I'm a paid Calendly subscriber, and this makes me wonder if the yearly fee is worth paying. It depends on my usage and whether Google's appointment scheduler is a good replacement.

DECEMBER 13, 2023

I received the following email from Dropbox notifying me that Dropbox for macOS on File Provider was ready.

We’re writing to let you know that Dropbox for macOS on File Provider is ready. This updated version of the Dropbox app has a deep integration with macOS to ensure you have the best Dropbox experience.

To get started, ensure your computer is on the latest version of macOS and click the Dropbox icon in your menu bar. On the notification that appears, click Get started.

File Provider is a macOS API in the form of "an extension other apps use to access files and folders managed by your app and synced with a remote storage."

I'm in macOS Sonoma, and so far, the transition has been smooth.

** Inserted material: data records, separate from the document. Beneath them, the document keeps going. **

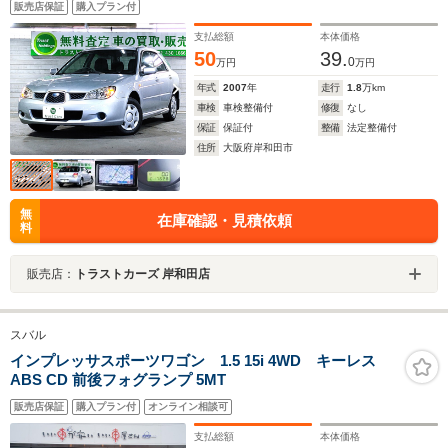
販売店保証
購入プラン付
支払総額
本体価格
50
39.
0
万円
万円
年式
2007
年
走行
1.8
万km
車検
車検整備付
修復
なし
保証
保証付
整備
法定整備付
住所
大阪府岸和田市
無
在庫確認・見積依頼
料
販売店：
トラストカーズ 岸和田店
スバル
インプレッサスポーツワゴン 1.5 15i 4WD キーレス
ABS CD 前後フォグランプ 5MT
販売店保証
購入プラン付
オンライン相談可
支払総額
本体価格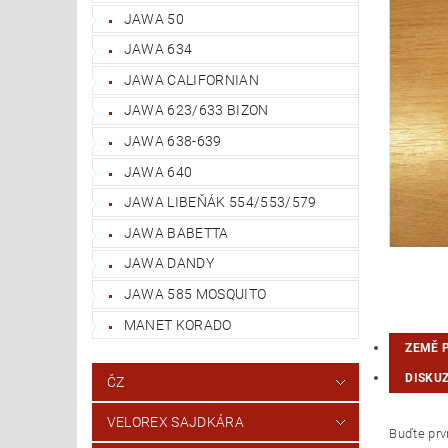
JAWA 50
JAWA 634
JAWA CALIFORNIAN
JAWA 623/633 BIZON
JAWA 638-639
JAWA 640
JAWA LIBEŇÁK 554/553/579
JAWA BABETTA
JAWA DANDY
JAWA 585 MOSQUITO
MANET KORADO
ZEMĚ 
DISKU
ČZ
VELOREX SAJDKÁRA
Buďte prvn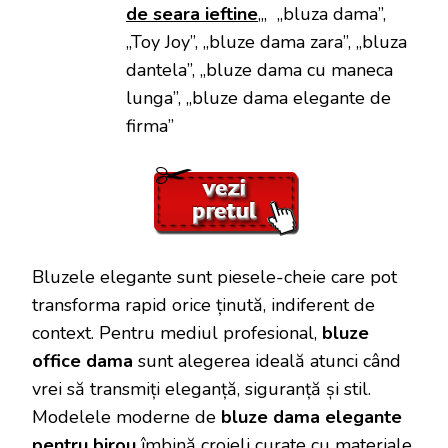
de seara ieftine
„, „bluza dama”,
„Toy Joy”, „bluze dama zara”, „bluza
dantela”, „bluze dama cu maneca
lunga”, „bluze dama elegante de
firma”
Bluzele elegante sunt piesele-cheie care pot
transforma rapid orice ținută, indiferent de
context. Pentru mediul profesional,
bluze
office dama
sunt alegerea ideală atunci când
vrei să transmiți eleganță, siguranță și stil.
Modelele moderne de
bluze dama elegante
pentru birou
îmbină croieli curate cu materiale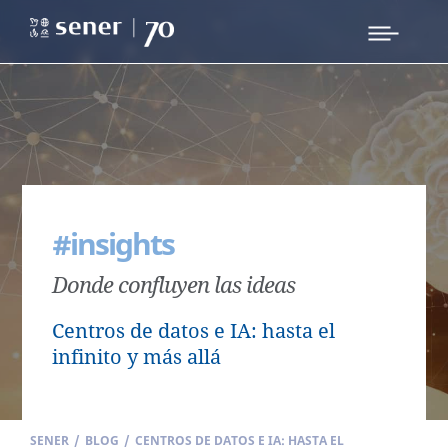
#insights
Donde confluyen las ideas
Centros de datos e IA: hasta el
infinito y más allá
SENER
/
BLOG
/
CENTROS DE DATOS E IA: HASTA EL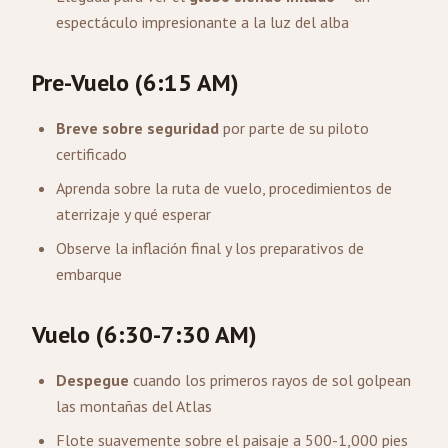
espectáculo impresionante a la luz del alba
Pre-Vuelo (6:15 AM)
Breve sobre seguridad
por parte de su piloto
certificado
Aprenda sobre la ruta de vuelo, procedimientos de
aterrizaje y qué esperar
Observe la inflación final y los preparativos de
embarque
Vuelo (6:30-7:30 AM)
Despegue
cuando los primeros rayos de sol golpean
las montañas del Atlas
Flote suavemente sobre el paisaje a 500-1,000 pies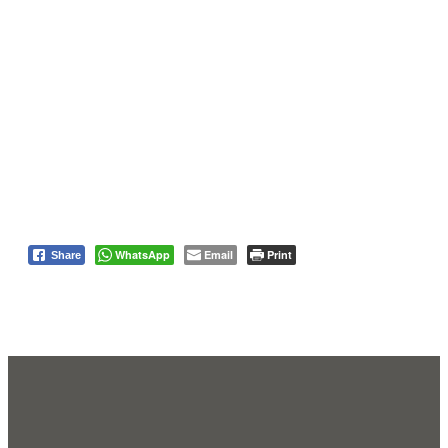
WhatsApp
Email
Print
Share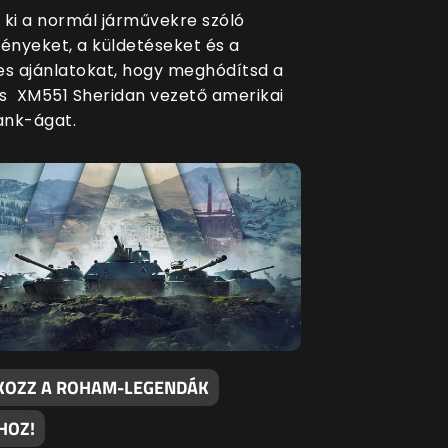
 ki a normál járművekre szóló
nyeket, a küldetéseket és a
es ajánlatokat, hogy meghódítsd a
s XM551 Sheridan vezető amerikai
ank-ágat.
KOZZ A ROHAM-LEGENDÁK
HOZ!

It seems like macOS indexed my entire Dropbox library, which is north of 500,000 files.

Offline file loading on double-click has improved, and it seems third-party apps that read configuration files from Dropbox aren't having any issues doing so.

Other than that, the overall experience feels the same.

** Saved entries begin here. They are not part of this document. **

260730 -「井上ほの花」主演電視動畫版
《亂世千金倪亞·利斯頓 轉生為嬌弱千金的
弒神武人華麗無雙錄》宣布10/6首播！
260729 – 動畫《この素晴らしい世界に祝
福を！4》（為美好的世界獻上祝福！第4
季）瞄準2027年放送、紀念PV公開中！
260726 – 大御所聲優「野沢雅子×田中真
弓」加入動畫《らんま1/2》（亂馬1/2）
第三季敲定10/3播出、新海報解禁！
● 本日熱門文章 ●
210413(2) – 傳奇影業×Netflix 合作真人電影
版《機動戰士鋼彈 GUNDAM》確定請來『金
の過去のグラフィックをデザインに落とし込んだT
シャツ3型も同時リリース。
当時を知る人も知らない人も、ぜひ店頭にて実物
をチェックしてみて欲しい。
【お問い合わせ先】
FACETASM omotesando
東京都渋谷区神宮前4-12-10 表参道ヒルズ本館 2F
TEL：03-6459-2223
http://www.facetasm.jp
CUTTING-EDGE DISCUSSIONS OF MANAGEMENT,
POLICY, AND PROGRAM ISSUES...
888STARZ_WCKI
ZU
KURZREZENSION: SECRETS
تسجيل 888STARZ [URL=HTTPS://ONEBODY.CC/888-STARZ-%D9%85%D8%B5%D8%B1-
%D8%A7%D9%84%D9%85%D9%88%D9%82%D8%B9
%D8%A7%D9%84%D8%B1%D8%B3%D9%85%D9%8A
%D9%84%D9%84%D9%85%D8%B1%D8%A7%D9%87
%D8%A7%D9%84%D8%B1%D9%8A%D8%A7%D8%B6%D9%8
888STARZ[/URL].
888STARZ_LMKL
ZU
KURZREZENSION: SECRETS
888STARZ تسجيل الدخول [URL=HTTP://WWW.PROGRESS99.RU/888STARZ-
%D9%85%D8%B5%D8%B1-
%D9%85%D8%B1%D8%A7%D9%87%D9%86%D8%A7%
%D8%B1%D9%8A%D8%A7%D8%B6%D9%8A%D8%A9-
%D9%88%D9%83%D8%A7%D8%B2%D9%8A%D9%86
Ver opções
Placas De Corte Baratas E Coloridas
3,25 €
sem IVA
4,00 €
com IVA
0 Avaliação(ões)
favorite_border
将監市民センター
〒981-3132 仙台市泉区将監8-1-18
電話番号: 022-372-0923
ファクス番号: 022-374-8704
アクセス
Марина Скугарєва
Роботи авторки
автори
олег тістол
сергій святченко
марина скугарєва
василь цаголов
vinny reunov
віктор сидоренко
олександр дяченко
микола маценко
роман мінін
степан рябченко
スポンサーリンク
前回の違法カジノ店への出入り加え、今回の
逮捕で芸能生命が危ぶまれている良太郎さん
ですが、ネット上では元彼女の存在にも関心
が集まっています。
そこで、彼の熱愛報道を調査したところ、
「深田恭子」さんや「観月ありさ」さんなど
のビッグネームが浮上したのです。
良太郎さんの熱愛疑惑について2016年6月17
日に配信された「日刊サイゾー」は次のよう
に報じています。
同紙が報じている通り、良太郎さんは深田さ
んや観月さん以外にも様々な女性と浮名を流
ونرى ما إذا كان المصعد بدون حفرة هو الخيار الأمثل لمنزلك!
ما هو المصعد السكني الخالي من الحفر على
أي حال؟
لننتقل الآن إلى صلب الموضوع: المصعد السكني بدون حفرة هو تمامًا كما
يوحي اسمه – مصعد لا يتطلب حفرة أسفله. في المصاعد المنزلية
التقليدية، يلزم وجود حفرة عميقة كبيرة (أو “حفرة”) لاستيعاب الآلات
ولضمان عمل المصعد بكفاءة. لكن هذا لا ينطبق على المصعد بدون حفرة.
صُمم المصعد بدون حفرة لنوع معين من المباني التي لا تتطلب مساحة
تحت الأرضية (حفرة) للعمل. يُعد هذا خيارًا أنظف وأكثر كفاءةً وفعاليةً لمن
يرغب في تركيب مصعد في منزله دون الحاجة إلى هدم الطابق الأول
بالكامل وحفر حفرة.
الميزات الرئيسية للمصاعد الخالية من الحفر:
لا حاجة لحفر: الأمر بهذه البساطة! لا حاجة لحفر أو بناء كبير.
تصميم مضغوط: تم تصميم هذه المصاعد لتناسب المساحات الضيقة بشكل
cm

This move was forced by Apple and is meant to improve how Dropbox and other cloud file providers work.

Let's see how it goes.

DECEMBER 12, 2023

An Apple laptop

Apple introduced two new MacBook Pro lineups in 2023, the new M2 and the M3 Apple silicon chips.

I'm phasing out my 13-inch MacBook Pro (M1, 2020)—a first-generation Apple Silicon laptop that greatly exceeded my expectations for day-to-day work—and migrating my apps and settings to an M3 Max machine.

A laptop—because I can travel with it and work in multiple locations.

A Mac—because I enjoy working on Apple's operating system much more than on Windows.

I hope to share my setup to record, stream, and podcast with you soon.